Namun jika dilihat dari segi kesehatan, maka rokok dari efek jangka panjangnya akan berpengaruh kepada siapa saja. Bagi ibu yang sedang mengandung rokok akan mempengaruhi perkembangan janin, yang artinya rokok merugikan tidak hanya pada diri si Ibu tetapi juga pada bayi yang dikandungnya. Sedangkan anak di bawah umur, yang mengkonsumsi rokok, akan mengalami gangguan pada perkembangan fungsi dan kerja otak, karena rokok mengandung zat adiktif yang tidak hanya akan merusak sistem kerja otak tetapi juga menyebabkan ketergantungan serta pintu masuk untuk penggunakan jenis zat adiktif lainnya seperti narkotika.

Jika dilihat dari segi agama, rokok sebenarnya hukumnya makruh.Hukum makruh dalam pengertian adalah akan mendapatkan pahala jika ditinggalkan, tidak berdosa jika dilakukan.

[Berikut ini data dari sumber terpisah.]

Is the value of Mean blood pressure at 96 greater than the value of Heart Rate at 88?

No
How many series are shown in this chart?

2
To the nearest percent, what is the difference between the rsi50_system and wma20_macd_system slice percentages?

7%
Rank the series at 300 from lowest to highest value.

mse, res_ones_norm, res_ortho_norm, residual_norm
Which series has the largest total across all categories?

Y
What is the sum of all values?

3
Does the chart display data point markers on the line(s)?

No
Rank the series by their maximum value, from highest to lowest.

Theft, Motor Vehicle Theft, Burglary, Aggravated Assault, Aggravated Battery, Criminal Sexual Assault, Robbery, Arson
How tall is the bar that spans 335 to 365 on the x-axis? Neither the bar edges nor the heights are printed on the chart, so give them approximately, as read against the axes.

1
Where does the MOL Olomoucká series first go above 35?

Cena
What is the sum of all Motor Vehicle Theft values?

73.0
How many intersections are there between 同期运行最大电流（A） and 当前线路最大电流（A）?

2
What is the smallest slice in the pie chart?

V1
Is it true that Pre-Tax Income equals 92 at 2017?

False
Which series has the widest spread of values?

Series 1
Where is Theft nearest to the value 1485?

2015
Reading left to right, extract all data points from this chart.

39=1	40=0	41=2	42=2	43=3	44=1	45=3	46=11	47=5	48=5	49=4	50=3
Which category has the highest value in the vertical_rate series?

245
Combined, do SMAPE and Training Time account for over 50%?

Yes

Hukum merokok itu telah jelas antara makruh dan mubah, artinya serendah-rendahnya makruh dan setinggi-tingginya mubah. 

Sementara di sisi lain MUI jaga memfatwakan rokok haram dilakukan untuk anak-anak, wanita hamil, ulama MUI dan merokok di tempat-tempat umum. Sehingga dengan dikeluarkannya fatwa ini umat tidak perlu bingung. Sudah semestinya jika fatwa MUI untuk mengharamkan rokok bagi anak di bawah umur terus mendapat sambutan baik. Namun fatwa ini harus pula didukung adanya aturan tegas dari pemerintah untuk melarang penjualan rokok bagi anak-anak. Diharapkan dengan adanya fatwa ini akan membuat peraturan pemerintah lebih baik lagi. Sehingga anak bisa tumbuh selamat setelah dewasa dan menjadi harapan bangsa. Selama ini posisi anak-anak Indonesia sangat rentan karena dikepung iklan rokok. 

Iklan rokok selalu menawarkan citra jantan dan keren dalam diri seorang perokok. Hal ini membuat anak-anak tertarik untuk mencoba. Saat ini anak-anak sudah mulai merokok sejak usia 7 tahun. Ini karena pengaruh iklan.

Namun sebenarnya, tanpa melihat fatwa pun anjuran dilarang merokok bagi wanita hamil sudah ada dan bisa dilihat pada bungkus-bungkus rokok. Jadi merokok atau tidak, dikembalikan pada individu masing-masing. Jika alasan MUI didasarkan faktor kesehatan, hal itu bisa diterima. Namun jika dilatarbelakangi permasalahan agama, hal ini masih menjadi perdebatan di kalangan ulama sendiri.

Sebaiknya kita jangan berprasangka buruk terlebih dahulu terhadap fatwa MUI yang mengharam kan rokok itu, karena setiap fatwa yang telah diputuskan pihak MUI pasti mempunyai tujuan yang baik. Sudah semestinya kita harus mendukung pihak MUI, karena kita juga tidak menginginkan anak-anak yang masih dibawah umur sudah mengkonsumsi rokok dengan bebas atau melihat ibu-ibu yang hamil dengan santainya mengkonsumsi rokok tanpa memperhatikan keadaan janin yang dikandungnya. Hal ini sangat tidak baik dan tidak perlu dicontoh, bukan? Segera matikan saja rokokmu dan sadarlah bahwa hidup tanpa rokok lebih sehat. Wahai ahli hisap sadarlah segera tinggalkan kebiasaan merokok!